A study in Denmark and UK showed superweeds growing nearby in just one generation. A US study showed the superweed resistant to glufosinate (which differs from glyphosate) to be just as fertile as non-polluted weeds.
Also GM trees or “supertrees” are being developed which can kill literally all life around it. Such trees will destroy our natural forest where a single tree is habitat to thousands of animals and lower plants.
Yet again, experiments indicate that common plant pests such as cottonboll worms will evolve into superpests which are immune to Bt sprays used by organic farmers.
Fish and marine life are threatened by accidental release of GM fish currently under development in several countries – trout, carp, and salmon several times the normal size and growing up to 6x times as fast.
Read Also : Benefits of Biotechnology Application to Agriculture
One such accident has already occurred in the Philippines – threatening local fish supplies. Studies have shown that GM products can kill beneficial insects – most notably the monarch butterfly larvae.
Bt crops genetically engineered to kill insect pests such as cotton worms, also kill non- target insects like lacewings, honeybees, springtails and ladybird beetles.
In a study with GM potatoes, spliced with DNA from the snowdrop plant and a viral promoter (CaMV), the resulting plant was poisonous to mammals (rats) – damaging vital organs, the stomach lining and immune system.
CaMV is a pararetrovirus. It can reactivate dormant viruses or create new viruses – as some presume have occurred with the AIDES epidemic. CaMV is promiscuous with very wide adverse consequences.
Accidents of biotechnology could be disastrous as happened with the pig number 6706 supposed to be a “superpig, ” but which eventually became a “supercripple” full of arthritis, cross-eyed, and could barely stand up with its mutated body.
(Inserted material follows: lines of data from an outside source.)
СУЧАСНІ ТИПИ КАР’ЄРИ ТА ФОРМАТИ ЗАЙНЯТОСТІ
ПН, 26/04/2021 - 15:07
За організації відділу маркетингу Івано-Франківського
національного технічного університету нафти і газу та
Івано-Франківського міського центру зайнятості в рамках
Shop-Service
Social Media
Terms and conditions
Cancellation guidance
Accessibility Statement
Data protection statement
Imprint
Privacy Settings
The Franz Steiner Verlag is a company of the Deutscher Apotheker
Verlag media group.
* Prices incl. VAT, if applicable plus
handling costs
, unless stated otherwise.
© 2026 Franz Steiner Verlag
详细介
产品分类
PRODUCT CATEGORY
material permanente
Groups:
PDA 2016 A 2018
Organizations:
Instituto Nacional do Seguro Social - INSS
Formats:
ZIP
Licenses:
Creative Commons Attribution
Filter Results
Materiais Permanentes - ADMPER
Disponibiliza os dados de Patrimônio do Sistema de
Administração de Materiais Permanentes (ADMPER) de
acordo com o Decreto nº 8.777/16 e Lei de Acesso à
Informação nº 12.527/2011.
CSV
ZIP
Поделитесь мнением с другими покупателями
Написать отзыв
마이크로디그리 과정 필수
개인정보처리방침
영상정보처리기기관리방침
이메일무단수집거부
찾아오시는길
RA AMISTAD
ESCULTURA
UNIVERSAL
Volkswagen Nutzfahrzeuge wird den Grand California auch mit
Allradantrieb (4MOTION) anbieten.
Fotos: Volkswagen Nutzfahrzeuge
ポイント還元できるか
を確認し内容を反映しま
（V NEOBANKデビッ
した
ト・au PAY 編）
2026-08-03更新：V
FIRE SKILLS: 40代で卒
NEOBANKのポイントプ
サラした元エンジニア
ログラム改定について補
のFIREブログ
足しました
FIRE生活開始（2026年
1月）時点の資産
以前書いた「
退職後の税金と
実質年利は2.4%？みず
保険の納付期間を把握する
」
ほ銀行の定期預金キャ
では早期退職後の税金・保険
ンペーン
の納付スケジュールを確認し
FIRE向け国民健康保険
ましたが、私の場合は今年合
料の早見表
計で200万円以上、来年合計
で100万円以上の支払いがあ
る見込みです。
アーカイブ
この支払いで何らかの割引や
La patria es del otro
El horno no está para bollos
Accidents of this nature when released to the environment may cause more problems than it can solve. There is also a potent fear of polluting the environment with genetic engineered pest such as GM pollen now being carried by wind, rain, birds, bees, insects, fungus, bacteria.
Once released, unlike chemical pollution, there is no cleanup or recall possible. Thus there is no containing such genetic pollution. Experiments in Germany have shown that engineered oilseed can have its pollen move over 200 meters.
As a result German farmers have sued to stop field trials in Berlin. In Thailand, the government stopped field tests for Monsanto’s Bt cotton when it was discovered by the Institute of Traditional Thai Medicine that 16 nearby plants of the cotton family, used by traditional healers, were being genetically polluted.
US research showed that more than 50% of wild strawberries growing inside of 50 meters of a GM strawberry field assumed GM gene markers. Another showed that 25-38% of wild sunflowers growing near GM crops had GM gene markers.
A recent study in England showed that despite the tiny amount of GM plantings there (33,750 acres over two years compared to 70-80 million acres per year in the US) wild honey was found to be contaminated.
This means that bees and other insects are likely to pollinate organic plants and trees with transgenic elements.